Now, according to the authors,

Since [itex]\Box^2 e^{iq\cdot x} = -q^2 e^{iq\cdot x}[/tex], the solution of the above equation is

[tex]A^{\mu} = -\frac{1}{q^2}j^{\mu}_{2}[/tex]

where [itex]q = p_D-p_B[/itex].

Question 1:

**Shouldn't this be the solution in Fourier space?**

My doubt stems from the fact that the expression for the transition amplitude [itex]T_{fi}[/itex] is

[tex]T_{fi} = -i\int d^{4}x j_{\mu}^{fi}A^{\mu}[/tex]

with [itex]A^{\mu}[/itex] being the vector potential of the muon, as obtained above, and [itex]j_{\mu}^{fi}[/itex] being the 4-current of the electron, given by

[tex]j_{\mu}^{fi} = -eN_{A}N_{C}(p_A+p_C)_{\mu}e^{i(p_C-p_A)\cdot x}[/tex]

Let [itex]j_{\mu}^{fi}[/itex] be denoted by [itex]j_{\mu}^{(1)}[/itex].

Then, according to me, the expression of the transition amplitude should be

[tex]T_{fi} = -i\int d^{4}x\,j_{\mu}^{(1)}\left(\frac{1}{(2\pi)^{4}}\int d^{4}q e^{-iq\cdot x}\frac{-j^{\mu}_{(2)}(q)}{q^2}\right)[/tex]

whereas the expression given by Halzen and Martin is

[tex]T_{fi} = -i\int d^{4}x\,j_{\mu}^{(1)}\left(\frac{-j^{\mu}_{(2)}(x)}{q^2}\right)[/tex]

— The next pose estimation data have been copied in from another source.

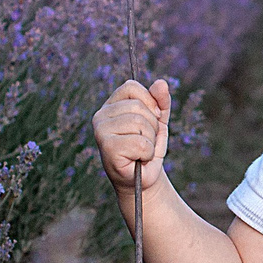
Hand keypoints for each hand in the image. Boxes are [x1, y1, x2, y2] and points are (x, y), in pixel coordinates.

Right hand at [92, 78, 172, 195]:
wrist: (143, 179)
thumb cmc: (147, 149)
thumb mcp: (158, 122)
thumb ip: (161, 102)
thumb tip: (161, 83)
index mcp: (110, 105)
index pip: (131, 87)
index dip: (149, 102)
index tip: (153, 119)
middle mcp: (100, 116)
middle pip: (138, 107)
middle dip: (152, 127)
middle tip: (145, 141)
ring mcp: (101, 132)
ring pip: (140, 124)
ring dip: (150, 141)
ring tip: (142, 151)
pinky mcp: (107, 148)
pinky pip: (140, 143)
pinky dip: (147, 153)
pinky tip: (138, 159)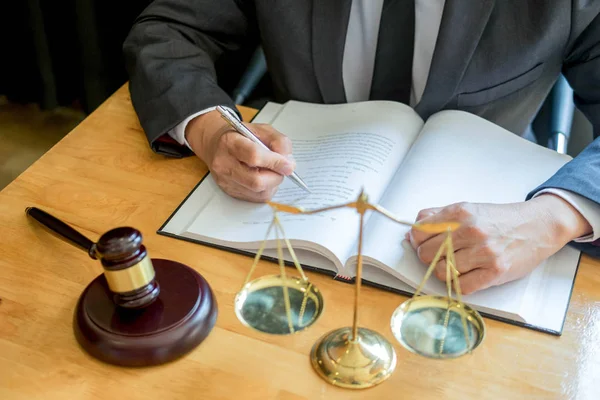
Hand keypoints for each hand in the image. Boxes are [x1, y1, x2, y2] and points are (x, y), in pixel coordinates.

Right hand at [185, 109, 294, 201]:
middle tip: (282, 168)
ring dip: (273, 183)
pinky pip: (257, 197)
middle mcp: (224, 164)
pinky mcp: (231, 192)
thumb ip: (278, 141)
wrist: (218, 145)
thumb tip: (288, 162)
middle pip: (256, 181)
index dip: (275, 162)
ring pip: (259, 192)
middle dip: (276, 176)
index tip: (288, 164)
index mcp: (230, 143)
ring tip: (271, 170)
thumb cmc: (241, 137)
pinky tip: (264, 177)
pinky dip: (267, 189)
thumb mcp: (262, 129)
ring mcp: (226, 181)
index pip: (254, 156)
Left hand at [407, 195, 591, 293]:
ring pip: (442, 272)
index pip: (419, 232)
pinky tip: (467, 274)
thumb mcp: (467, 208)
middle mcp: (471, 231)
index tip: (423, 243)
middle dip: (429, 257)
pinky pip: (462, 287)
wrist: (537, 225)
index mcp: (460, 212)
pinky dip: (460, 284)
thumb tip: (410, 232)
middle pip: (426, 254)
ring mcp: (484, 252)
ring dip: (445, 271)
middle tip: (441, 255)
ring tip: (457, 264)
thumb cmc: (499, 219)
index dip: (417, 240)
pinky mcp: (495, 272)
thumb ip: (436, 217)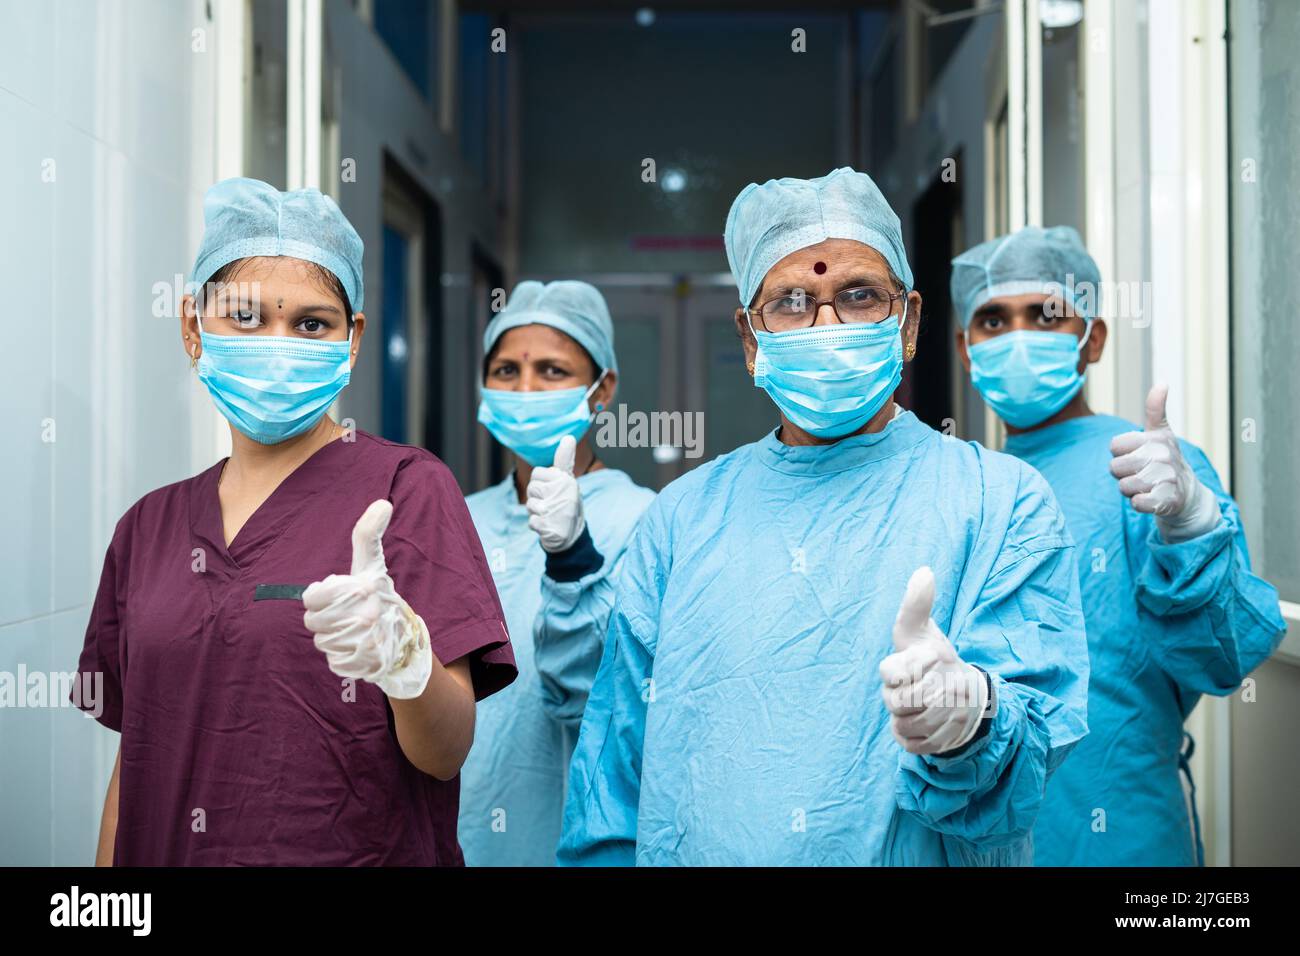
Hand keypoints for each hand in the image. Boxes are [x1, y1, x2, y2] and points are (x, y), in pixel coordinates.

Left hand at [302, 500, 432, 698]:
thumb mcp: (373, 565)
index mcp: (364, 587)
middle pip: (312, 621)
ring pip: (321, 642)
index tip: (335, 595)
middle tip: (345, 615)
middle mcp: (368, 614)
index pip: (313, 595)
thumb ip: (368, 535)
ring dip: (331, 638)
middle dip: (323, 619)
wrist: (405, 640)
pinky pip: (332, 661)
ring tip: (352, 631)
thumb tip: (383, 502)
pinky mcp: (365, 663)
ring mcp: (367, 641)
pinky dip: (340, 658)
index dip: (319, 596)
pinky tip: (356, 649)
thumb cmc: (380, 597)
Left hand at [526, 435, 586, 553]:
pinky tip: (547, 526)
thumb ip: (564, 460)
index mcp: (566, 479)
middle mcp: (563, 493)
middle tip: (550, 503)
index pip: (537, 473)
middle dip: (537, 497)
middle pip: (532, 488)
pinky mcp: (549, 526)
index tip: (552, 489)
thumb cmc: (565, 503)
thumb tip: (568, 437)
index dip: (541, 482)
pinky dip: (537, 525)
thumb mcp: (567, 480)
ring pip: (530, 504)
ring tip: (549, 514)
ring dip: (536, 511)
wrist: (572, 535)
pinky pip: (531, 521)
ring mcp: (556, 510)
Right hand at [880, 567, 987, 755]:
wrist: (955, 694)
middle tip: (950, 684)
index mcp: (892, 670)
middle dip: (934, 692)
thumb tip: (924, 571)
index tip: (935, 657)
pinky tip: (950, 722)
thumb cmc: (935, 659)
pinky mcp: (909, 742)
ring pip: (914, 724)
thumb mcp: (926, 631)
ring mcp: (898, 721)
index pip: (892, 672)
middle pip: (904, 701)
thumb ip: (919, 604)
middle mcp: (891, 696)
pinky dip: (941, 735)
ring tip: (955, 702)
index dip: (917, 665)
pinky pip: (921, 745)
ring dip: (942, 715)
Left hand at [1109, 384, 1219, 541]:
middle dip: (1123, 474)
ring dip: (1130, 489)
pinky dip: (1139, 503)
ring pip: (1123, 486)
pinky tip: (1151, 498)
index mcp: (1156, 438)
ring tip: (1146, 486)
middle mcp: (1163, 455)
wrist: (1186, 494)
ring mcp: (1166, 478)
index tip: (1135, 455)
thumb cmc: (1165, 461)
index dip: (1120, 454)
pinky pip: (1136, 503)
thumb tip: (1162, 383)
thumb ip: (1156, 409)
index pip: (1114, 445)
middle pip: (1115, 467)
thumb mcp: (1161, 433)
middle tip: (1140, 473)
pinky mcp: (1167, 500)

Note that the [itex]j^{\mu}_{(2)}[/itex] which appears in their expression is not the Fourier Transformed version. While the final expression might just seem to turn out right, what I do not understand is how they could write the solution to [itex]A^{\mu}[/itex] quite so simply in

*position space*.

Isn't there a misprint somewhere?